Exempt Assets For Farmers Filing For Bankruptcy In Saskatchewan

What You Can Keep in a Saskatchewan Farm Bankruptcy

Farmers in Saskatchewan who are considering filing for bankruptcy, understanding the exemptions available to them can be helpful. These exemptions can protect certain assets from being taken by creditors. Here’s an overview of the Exempt Assets For Farmers Filing For Bankruptcy In Saskatchewan.

Necessary and Ordinary Clothing

Farmers are allowed to keep their necessary and ordinary clothing. This includes clothes that are required for their day-to-day activities and those that are deemed necessary for their profession.

Furniture, Household Furnishings and Appliances

Farmers are permitted to keep household furnishings and appliances up to a maximum value of $10,000. This means that items such as your couch, refrigerator, and bed may be exempt.

Produce of the Farm

Farmers are allowed to keep sufficient produce from their farm to provide food and fuel for their family until the next harvest. This ensures that the farmer and their family can sustain themselves.

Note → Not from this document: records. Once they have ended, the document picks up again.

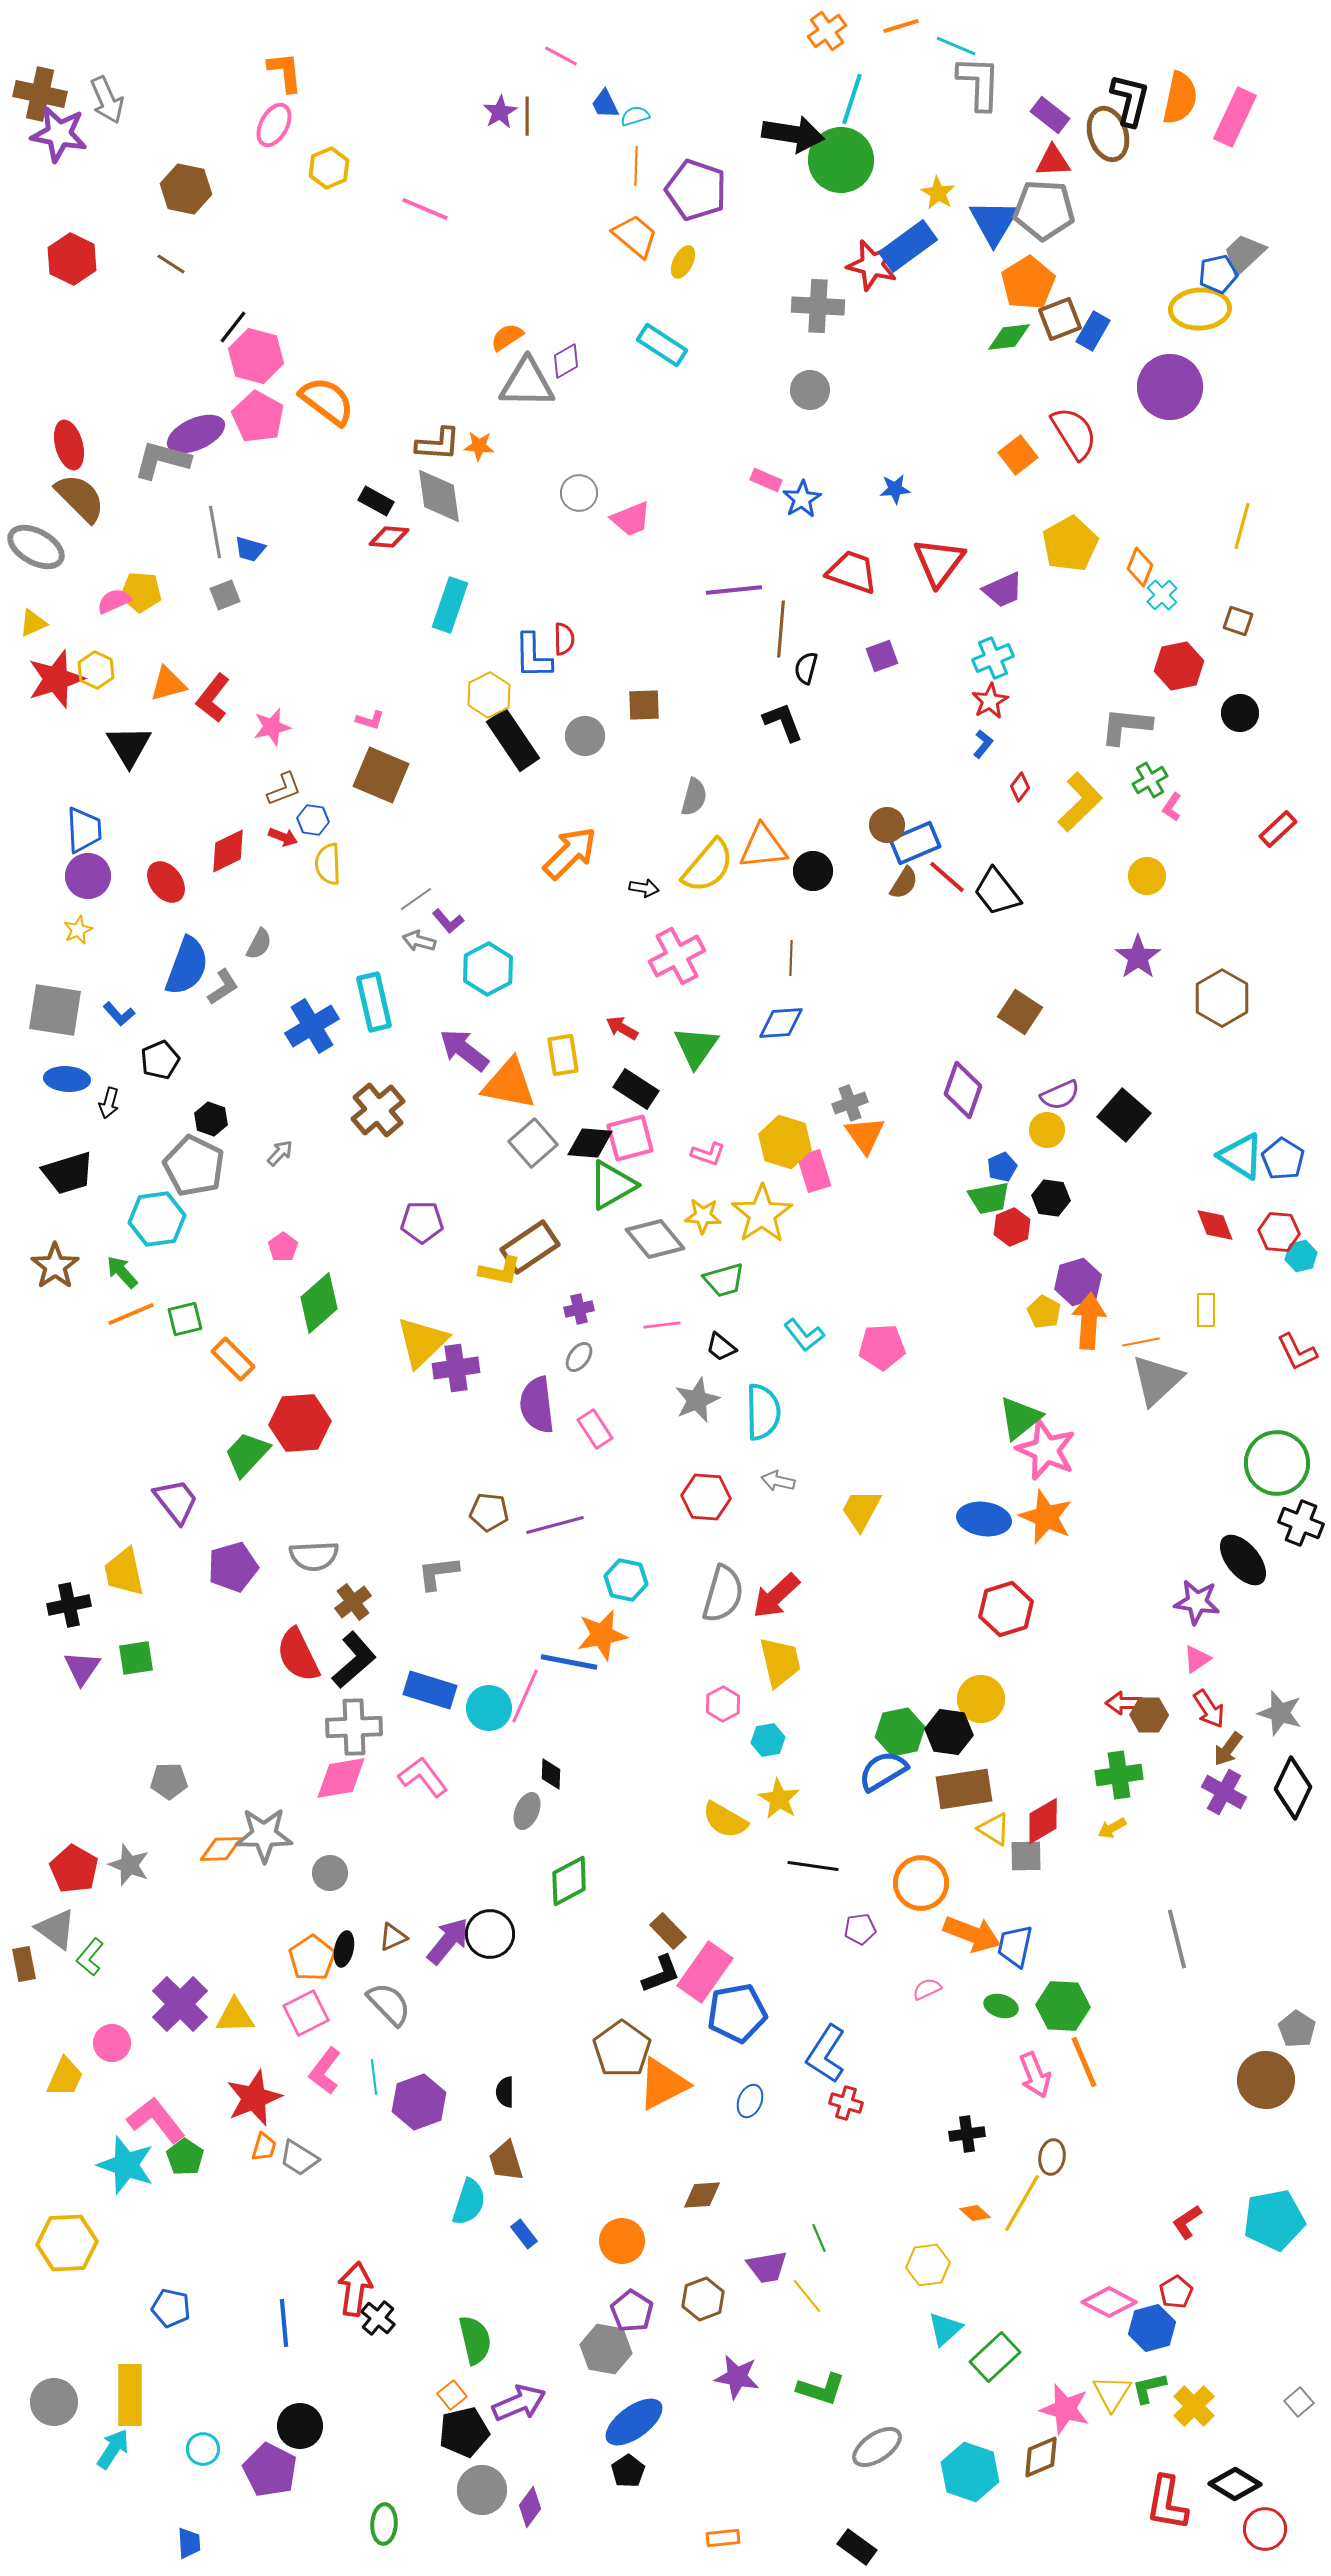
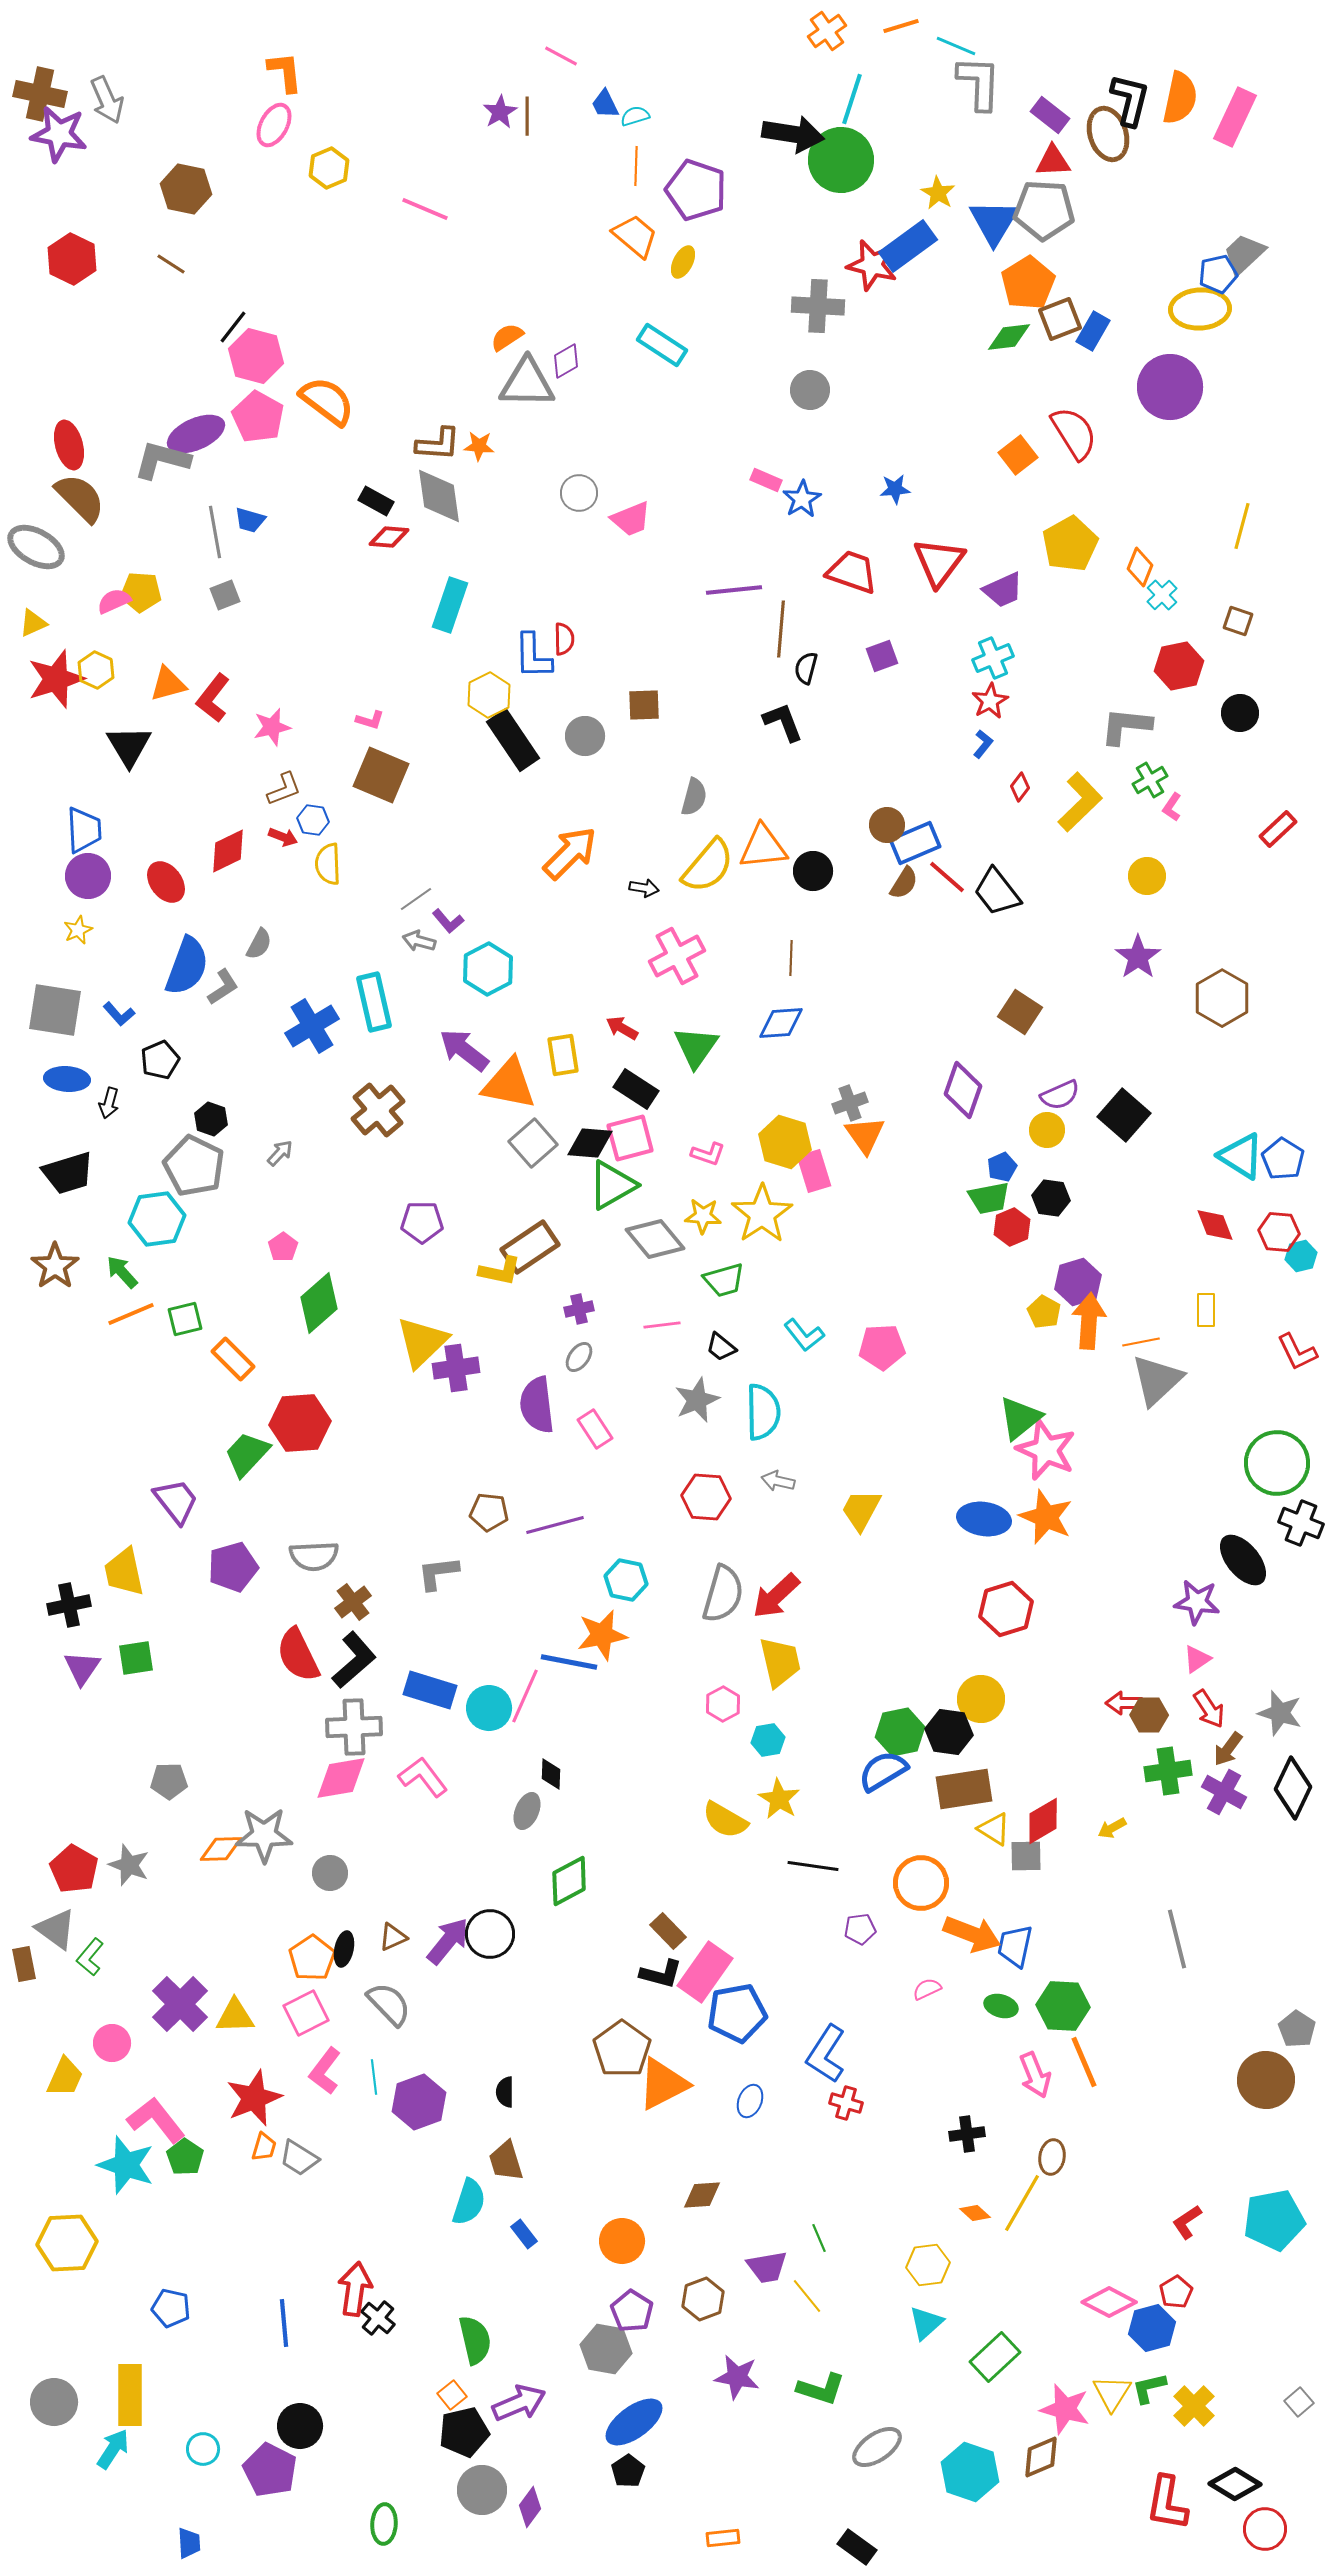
blue trapezoid at (250, 549): moved 29 px up
green cross at (1119, 1775): moved 49 px right, 4 px up
black L-shape at (661, 1974): rotated 36 degrees clockwise
cyan triangle at (945, 2329): moved 19 px left, 6 px up
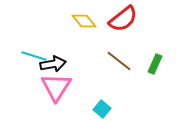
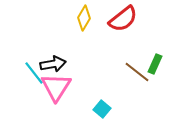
yellow diamond: moved 3 px up; rotated 70 degrees clockwise
cyan line: moved 17 px down; rotated 35 degrees clockwise
brown line: moved 18 px right, 11 px down
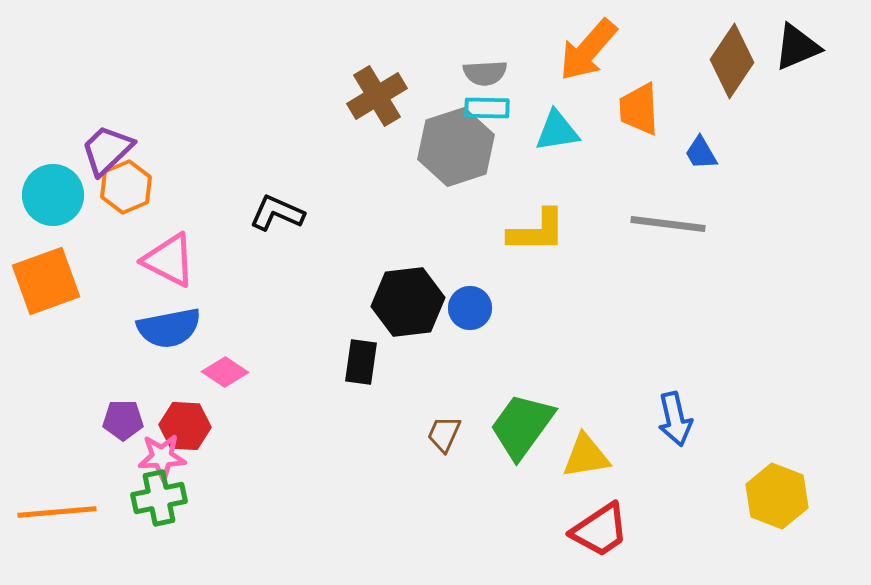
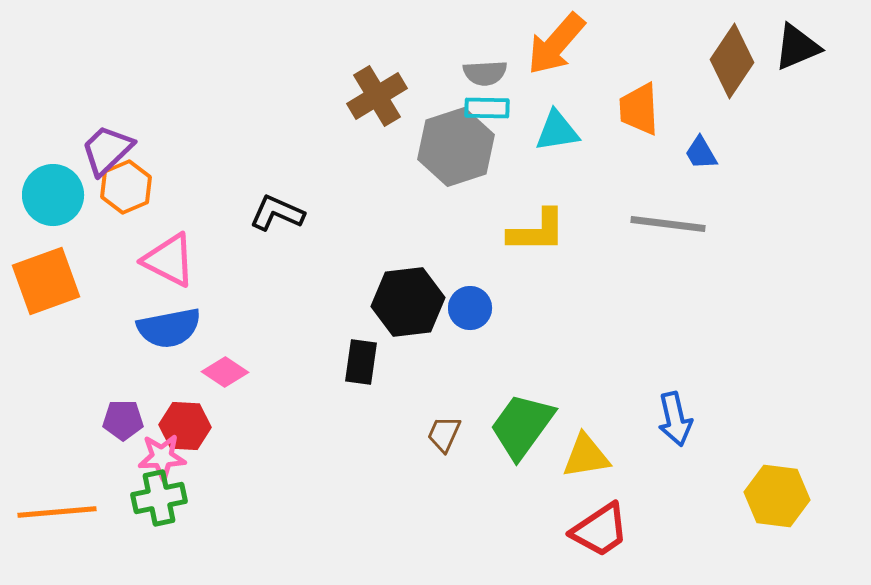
orange arrow: moved 32 px left, 6 px up
yellow hexagon: rotated 14 degrees counterclockwise
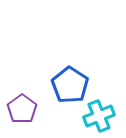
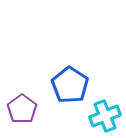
cyan cross: moved 6 px right
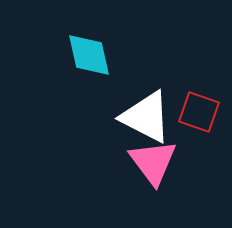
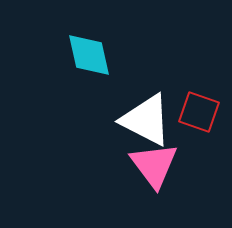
white triangle: moved 3 px down
pink triangle: moved 1 px right, 3 px down
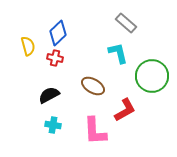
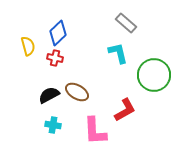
green circle: moved 2 px right, 1 px up
brown ellipse: moved 16 px left, 6 px down
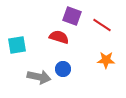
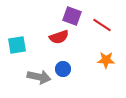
red semicircle: rotated 144 degrees clockwise
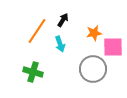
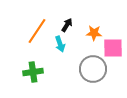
black arrow: moved 4 px right, 5 px down
orange star: rotated 14 degrees clockwise
pink square: moved 1 px down
green cross: rotated 24 degrees counterclockwise
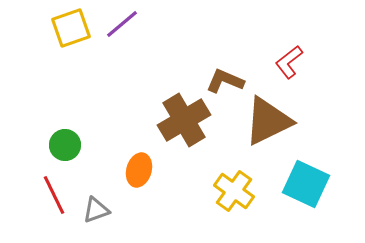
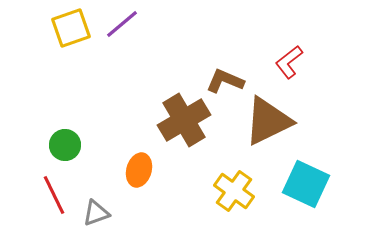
gray triangle: moved 3 px down
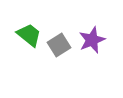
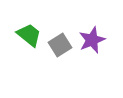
gray square: moved 1 px right
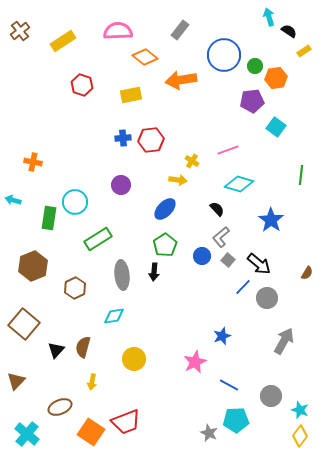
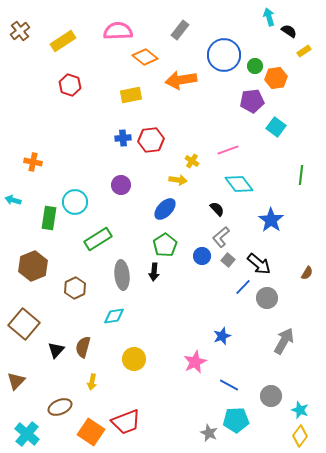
red hexagon at (82, 85): moved 12 px left
cyan diamond at (239, 184): rotated 36 degrees clockwise
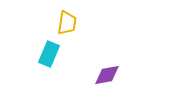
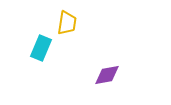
cyan rectangle: moved 8 px left, 6 px up
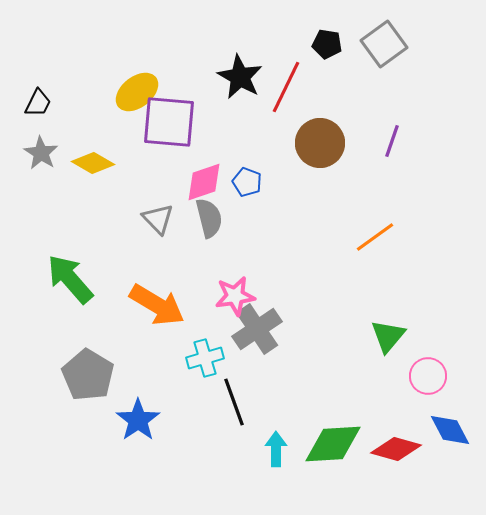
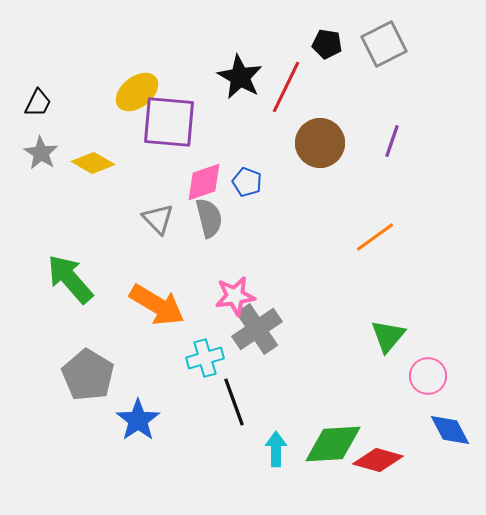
gray square: rotated 9 degrees clockwise
red diamond: moved 18 px left, 11 px down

Livestock, Farm Machinery and Equipment

All livestock, farm machinery, and equipment necessary to carry on operations for the next 12 months are exempt. This includes one automobile that is reasonable necessary for the farming operations.

One Motor Vehicle

Farmers can keep one motor vehicle (not in addition to the one included in the farm machinery and equipment) that is necessary for their job, profession or calling.

Professional Books

Exemptions are also available for books related to a profession practiced by the farmer. This allows farmers to retain the necessary resources to continue their profession.

Tools of the Trade

Tools of the trade up to the extent of $4,500 are exempt. This allows farmers to keep the necessary tools required for their trade.

Equity in a Principal Residence

Farmers can claim exemptions for equity in their principal residence up to the value of $32,000.

Seed Grain and Crop

Farmers are permitted to keep seed grain equal to two bushels per acre and crop sufficient to pay all costs of harvesting, necessary costs of operating the farm and all living expenses until the next harvest.

The Homestead

The homestead is exempt. A farmer may be able to claim both a principal residence and a homestead, but he must live on the homestead for at least part of the year in that case.

Trailer Used as a Principal Residence

A trailer used as a principal residence is exempt, but not in addition to the principal residence or homestead.

Right to First Refusal and/or to Lease Farmland

Farmers have the right to first refusal and/or to lease farmland that has been taken by a secured creditor.

Pensions, Insurance Policies and Retirement Plans

Most pensions, insurance policies (but not the cash surrender value), and most RRSP’s, RRIF’s and DPSP’s (although contributions made in the last few years may not be exempt) are also exempt.


  • Only one car/truck can be exempt.
  • Land other than the homestead (home quarter) is not exempt.
  • Only individuals get exemptions, corporations do not.
  • Certain types of security can survive a bankruptcy, notwithstanding that there are no assets to attach at the date of bankruptcy.
  • Claims for exemption will not succeed against what is commonly termed “Bank Act” security.


Understanding the exemptions available to farmers in Saskatchewan who are filing for bankruptcy can help them make more informed decisions about their financial future. It’s recommended that farmers consult with insolvency professionals for a more detailed understanding of their situation.